New study of US military veterans indicates effects of PSA testing policy
A new study presented to the American Society for Radiation Oncology (ASTRO) throws further weight behind arguments for prostate cancer screening. The large longitudinal analysis, involving five million American military veterans, found that in health centres where screening was encouraged, later diagnosis of advanced malignancies was less likely.
“Screening rates were significant predictors of metastatic cancer rates,” said study leader Brent Rose of the University of California, San Diego at the annual ASTRO meeting in San Antonio, Texas.
The study found that, because of concerns about overdiagnosis of prostate cancer, overall rates of PSA test screening in men over 40 at Department of Veteran Affairs facilities dropped from 47.2% in 2005 to 37.0% in 2019.

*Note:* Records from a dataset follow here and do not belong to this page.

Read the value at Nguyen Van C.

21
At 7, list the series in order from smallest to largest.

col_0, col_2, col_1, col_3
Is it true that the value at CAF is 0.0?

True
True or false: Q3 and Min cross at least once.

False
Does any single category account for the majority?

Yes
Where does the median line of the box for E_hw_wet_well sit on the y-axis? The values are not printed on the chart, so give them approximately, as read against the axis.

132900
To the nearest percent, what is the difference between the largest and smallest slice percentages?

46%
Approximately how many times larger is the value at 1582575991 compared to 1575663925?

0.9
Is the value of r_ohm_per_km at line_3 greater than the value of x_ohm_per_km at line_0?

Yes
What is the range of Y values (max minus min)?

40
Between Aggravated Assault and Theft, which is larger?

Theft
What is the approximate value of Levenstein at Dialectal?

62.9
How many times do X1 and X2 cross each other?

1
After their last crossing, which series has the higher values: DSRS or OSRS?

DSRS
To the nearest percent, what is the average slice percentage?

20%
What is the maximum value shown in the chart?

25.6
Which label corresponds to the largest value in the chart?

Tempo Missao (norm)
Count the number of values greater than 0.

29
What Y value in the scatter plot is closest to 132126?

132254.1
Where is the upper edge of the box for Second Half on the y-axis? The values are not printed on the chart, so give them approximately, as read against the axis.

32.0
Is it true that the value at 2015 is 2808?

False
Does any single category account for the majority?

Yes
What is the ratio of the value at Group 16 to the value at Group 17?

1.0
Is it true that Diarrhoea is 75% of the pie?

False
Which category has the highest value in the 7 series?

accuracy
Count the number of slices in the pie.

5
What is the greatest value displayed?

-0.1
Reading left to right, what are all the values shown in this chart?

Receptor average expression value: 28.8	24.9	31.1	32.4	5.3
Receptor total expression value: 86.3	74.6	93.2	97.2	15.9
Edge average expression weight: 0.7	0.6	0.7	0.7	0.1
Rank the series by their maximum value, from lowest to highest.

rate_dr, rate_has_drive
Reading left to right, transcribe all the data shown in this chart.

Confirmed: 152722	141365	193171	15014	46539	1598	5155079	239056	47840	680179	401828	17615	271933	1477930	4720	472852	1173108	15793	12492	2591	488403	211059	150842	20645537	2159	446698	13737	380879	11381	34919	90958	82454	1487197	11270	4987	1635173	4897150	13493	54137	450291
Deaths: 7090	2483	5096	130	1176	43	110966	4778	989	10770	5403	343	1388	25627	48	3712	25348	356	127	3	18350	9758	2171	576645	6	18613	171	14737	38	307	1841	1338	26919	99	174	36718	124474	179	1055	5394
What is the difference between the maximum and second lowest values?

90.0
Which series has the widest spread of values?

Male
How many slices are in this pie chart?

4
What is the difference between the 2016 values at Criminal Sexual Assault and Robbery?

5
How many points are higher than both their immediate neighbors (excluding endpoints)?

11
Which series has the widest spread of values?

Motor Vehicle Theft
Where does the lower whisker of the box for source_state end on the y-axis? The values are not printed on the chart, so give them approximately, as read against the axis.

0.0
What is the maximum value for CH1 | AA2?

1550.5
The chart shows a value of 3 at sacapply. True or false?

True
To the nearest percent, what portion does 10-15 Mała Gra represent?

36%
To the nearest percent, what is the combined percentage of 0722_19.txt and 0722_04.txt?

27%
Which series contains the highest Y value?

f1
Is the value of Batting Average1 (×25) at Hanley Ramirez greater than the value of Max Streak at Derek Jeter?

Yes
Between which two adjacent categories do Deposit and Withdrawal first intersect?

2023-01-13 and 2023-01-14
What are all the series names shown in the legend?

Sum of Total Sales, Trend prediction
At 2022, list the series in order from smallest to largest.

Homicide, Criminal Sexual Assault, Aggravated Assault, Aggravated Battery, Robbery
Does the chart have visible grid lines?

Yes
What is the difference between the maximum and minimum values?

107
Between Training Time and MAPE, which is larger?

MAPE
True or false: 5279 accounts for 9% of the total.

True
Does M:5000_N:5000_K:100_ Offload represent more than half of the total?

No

During that period, metastatic prostate cancer rates rose from 5.2 per 100,000 men to 7.9 per 100,000, the researchers said. At individual centres, higher rates of screening were linked with lower rates of subsequent diagnoses of advanced cancers. For every 10% decrease in screening, there was a corresponding 10% increase in metastatic prostate cancer incidence five years later.
In the United States, health regulatory bodies have been wary of recommending prostate cancer screening because of the risk of diagnosing tumours that would ultimately do no harm, but Rose noted that their advice had resulted in rates of metastatic cancer rising “more dramatically” than overdiagnosis rates.